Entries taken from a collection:

--

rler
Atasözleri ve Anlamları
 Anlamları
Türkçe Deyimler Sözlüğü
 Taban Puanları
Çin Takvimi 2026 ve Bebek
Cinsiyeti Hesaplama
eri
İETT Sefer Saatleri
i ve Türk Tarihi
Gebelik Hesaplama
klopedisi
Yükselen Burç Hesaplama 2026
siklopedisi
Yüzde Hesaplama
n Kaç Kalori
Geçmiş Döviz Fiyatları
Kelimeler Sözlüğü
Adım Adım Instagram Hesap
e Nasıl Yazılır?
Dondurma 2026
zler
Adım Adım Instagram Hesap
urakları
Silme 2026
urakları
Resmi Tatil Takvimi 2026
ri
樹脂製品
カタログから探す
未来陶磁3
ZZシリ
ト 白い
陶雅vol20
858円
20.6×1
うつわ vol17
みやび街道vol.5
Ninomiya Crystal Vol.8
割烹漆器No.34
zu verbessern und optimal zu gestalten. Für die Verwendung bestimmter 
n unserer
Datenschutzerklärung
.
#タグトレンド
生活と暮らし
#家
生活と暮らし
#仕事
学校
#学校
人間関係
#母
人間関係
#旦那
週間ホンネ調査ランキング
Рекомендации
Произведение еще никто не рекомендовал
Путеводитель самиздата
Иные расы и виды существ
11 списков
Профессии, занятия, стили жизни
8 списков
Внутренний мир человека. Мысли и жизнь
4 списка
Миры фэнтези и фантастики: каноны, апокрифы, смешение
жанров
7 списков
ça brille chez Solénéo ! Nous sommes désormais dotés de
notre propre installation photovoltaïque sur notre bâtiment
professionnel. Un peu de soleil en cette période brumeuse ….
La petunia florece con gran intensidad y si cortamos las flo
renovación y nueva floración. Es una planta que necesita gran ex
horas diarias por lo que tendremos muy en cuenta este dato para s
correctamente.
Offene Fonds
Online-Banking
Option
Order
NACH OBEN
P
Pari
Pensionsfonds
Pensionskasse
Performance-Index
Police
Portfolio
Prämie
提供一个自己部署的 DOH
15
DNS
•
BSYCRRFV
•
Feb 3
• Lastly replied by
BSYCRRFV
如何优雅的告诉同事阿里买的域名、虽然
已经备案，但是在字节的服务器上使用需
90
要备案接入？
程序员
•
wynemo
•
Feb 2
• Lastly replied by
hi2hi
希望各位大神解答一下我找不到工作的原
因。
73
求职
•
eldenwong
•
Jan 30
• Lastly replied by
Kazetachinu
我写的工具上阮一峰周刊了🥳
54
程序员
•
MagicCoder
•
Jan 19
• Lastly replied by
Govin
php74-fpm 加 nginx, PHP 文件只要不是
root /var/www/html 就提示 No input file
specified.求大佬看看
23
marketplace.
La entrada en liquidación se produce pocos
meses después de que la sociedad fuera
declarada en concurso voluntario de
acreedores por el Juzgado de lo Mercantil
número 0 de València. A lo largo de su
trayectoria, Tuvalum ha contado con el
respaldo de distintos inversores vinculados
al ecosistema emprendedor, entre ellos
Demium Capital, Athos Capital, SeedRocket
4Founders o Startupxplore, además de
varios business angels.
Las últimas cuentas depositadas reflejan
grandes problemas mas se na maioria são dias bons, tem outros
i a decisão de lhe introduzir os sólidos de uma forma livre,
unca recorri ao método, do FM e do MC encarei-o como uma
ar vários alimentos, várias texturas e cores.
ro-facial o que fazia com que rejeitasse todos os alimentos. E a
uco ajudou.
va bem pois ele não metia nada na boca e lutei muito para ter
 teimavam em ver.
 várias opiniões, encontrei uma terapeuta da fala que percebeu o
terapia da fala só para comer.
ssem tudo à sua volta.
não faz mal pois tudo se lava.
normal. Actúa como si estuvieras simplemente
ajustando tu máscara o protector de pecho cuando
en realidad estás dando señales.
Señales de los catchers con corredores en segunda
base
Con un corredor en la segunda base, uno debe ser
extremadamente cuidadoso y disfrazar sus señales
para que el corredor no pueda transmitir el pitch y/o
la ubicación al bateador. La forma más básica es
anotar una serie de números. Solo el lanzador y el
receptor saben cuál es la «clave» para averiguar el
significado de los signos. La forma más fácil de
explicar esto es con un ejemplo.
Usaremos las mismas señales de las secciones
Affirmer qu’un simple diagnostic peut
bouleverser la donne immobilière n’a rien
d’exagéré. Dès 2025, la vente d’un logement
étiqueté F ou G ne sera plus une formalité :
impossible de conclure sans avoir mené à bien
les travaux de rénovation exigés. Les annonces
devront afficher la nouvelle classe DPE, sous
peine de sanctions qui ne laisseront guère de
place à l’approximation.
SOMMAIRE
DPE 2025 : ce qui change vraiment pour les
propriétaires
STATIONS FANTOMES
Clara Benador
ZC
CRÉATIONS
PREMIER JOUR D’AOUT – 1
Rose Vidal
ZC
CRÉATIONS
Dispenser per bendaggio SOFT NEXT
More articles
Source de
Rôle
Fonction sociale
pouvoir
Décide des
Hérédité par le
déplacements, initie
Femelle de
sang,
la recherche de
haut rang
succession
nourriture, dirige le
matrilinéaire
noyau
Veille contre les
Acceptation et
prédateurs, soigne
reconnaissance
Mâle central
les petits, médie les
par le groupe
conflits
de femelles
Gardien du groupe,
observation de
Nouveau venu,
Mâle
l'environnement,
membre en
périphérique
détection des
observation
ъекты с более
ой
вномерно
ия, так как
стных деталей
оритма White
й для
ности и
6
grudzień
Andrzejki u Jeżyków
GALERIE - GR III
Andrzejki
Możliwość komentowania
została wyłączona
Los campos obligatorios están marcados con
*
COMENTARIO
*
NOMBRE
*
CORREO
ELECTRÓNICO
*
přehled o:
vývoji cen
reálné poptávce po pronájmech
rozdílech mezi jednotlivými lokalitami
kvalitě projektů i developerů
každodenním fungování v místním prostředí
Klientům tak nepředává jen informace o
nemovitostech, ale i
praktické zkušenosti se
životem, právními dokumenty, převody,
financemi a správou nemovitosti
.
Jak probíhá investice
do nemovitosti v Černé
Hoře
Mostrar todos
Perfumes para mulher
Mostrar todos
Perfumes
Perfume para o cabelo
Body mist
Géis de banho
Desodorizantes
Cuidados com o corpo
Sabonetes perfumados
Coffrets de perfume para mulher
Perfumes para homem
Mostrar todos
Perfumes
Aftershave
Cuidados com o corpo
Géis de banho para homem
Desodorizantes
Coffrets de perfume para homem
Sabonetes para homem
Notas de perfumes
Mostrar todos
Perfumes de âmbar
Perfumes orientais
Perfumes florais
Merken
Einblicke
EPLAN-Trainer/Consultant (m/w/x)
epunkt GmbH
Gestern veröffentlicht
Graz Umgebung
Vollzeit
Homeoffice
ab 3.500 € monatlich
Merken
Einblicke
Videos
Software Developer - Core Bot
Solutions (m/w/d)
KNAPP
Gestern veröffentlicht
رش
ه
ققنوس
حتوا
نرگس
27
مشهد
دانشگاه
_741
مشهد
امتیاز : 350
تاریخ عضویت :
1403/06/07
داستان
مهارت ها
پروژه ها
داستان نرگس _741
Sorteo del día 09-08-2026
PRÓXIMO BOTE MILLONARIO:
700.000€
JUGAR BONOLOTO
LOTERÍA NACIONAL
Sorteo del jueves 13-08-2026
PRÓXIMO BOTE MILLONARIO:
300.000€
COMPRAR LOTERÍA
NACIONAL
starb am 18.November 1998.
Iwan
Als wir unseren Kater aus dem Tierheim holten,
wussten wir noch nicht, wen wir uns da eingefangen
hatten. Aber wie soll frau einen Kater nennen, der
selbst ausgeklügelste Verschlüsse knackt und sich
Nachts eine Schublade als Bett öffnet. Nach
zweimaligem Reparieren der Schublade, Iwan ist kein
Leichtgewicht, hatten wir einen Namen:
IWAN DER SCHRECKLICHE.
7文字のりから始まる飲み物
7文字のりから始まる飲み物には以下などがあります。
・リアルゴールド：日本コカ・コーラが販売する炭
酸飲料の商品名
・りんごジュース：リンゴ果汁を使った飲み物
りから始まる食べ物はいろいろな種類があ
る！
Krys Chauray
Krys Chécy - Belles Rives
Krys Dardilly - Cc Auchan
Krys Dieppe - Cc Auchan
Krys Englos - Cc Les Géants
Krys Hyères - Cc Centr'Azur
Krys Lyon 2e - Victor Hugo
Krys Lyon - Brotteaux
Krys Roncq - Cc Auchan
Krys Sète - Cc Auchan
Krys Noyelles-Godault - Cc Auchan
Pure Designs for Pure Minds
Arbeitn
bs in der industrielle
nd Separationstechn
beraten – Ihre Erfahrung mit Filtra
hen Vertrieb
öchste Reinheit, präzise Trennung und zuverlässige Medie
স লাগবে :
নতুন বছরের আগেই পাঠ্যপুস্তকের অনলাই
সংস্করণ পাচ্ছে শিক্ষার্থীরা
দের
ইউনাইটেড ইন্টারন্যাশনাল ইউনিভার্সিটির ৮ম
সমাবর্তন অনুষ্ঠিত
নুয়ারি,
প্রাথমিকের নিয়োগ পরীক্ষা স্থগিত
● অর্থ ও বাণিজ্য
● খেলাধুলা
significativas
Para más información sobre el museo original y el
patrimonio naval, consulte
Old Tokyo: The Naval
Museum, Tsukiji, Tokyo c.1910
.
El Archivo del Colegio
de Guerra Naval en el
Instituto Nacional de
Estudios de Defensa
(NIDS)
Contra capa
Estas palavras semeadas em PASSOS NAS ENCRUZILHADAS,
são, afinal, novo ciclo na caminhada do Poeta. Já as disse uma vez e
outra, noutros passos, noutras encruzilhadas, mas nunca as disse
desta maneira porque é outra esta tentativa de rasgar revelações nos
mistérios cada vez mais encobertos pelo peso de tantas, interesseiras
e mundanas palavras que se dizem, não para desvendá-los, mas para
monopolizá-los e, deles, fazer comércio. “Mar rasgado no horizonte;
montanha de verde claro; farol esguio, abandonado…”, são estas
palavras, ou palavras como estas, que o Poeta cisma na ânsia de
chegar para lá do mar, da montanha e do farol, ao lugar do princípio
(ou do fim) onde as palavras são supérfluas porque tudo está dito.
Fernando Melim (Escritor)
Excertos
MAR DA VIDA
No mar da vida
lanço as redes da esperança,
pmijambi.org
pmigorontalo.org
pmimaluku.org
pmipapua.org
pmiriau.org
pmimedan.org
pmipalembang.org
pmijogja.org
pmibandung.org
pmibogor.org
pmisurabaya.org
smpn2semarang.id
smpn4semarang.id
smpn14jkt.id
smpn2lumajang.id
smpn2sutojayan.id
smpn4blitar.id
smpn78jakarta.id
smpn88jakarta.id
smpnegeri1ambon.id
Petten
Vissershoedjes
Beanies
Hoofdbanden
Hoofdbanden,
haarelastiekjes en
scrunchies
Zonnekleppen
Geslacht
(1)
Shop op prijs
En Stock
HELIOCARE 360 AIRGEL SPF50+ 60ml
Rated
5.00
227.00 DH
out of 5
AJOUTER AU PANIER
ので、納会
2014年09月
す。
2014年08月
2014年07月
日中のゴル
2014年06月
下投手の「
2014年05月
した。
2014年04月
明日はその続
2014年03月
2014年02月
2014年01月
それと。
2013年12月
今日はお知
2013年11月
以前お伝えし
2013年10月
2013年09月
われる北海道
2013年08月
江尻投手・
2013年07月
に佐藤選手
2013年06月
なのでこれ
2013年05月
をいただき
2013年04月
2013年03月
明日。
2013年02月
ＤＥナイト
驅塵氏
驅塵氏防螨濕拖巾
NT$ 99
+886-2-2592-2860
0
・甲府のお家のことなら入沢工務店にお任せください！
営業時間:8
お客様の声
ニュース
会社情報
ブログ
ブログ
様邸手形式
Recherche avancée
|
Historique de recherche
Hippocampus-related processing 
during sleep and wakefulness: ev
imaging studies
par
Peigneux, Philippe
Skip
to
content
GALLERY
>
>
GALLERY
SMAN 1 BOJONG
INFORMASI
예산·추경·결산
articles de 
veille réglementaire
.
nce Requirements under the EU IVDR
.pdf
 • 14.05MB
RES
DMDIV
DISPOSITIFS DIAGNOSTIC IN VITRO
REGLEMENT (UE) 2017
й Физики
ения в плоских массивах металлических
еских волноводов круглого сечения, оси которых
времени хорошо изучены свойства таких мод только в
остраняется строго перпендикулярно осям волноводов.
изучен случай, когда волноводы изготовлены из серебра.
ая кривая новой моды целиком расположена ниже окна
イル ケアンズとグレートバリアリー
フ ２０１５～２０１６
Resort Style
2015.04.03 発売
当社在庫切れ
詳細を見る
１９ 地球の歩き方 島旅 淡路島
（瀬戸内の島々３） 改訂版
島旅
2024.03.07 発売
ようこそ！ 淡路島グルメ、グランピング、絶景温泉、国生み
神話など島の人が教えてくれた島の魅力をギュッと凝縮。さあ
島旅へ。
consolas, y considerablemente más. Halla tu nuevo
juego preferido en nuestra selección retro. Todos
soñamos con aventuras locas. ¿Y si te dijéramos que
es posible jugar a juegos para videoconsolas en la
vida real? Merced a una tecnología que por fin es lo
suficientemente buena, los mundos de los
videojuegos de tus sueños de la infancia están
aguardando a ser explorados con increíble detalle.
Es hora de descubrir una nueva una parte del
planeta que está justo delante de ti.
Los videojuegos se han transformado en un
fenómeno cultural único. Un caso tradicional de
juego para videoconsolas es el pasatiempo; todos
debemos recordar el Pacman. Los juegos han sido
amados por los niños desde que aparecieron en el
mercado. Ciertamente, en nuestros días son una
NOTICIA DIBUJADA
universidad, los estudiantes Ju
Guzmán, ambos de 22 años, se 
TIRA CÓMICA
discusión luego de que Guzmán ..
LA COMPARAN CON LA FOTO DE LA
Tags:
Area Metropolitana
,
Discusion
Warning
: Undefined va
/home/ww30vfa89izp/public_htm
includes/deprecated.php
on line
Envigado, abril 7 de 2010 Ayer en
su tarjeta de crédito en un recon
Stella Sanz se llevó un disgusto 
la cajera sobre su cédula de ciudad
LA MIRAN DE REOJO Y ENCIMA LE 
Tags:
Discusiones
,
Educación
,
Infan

--

◆ Requirement
Look above for the line containing "teimavam em ver." and the line containing "en realidad estás dando señales.". Transcribe both, with the lines between them, exactly.

◆ Completed exercise
 teimavam em ver.
 várias opiniões, encontrei uma terapeuta da fala que percebeu o
terapia da fala só para comer.
ssem tudo à sua volta.
não faz mal pois tudo se lava.
normal. Actúa como si estuvieras simplemente
ajustando tu máscara o protector de pecho cuando
en realidad estás dando señales.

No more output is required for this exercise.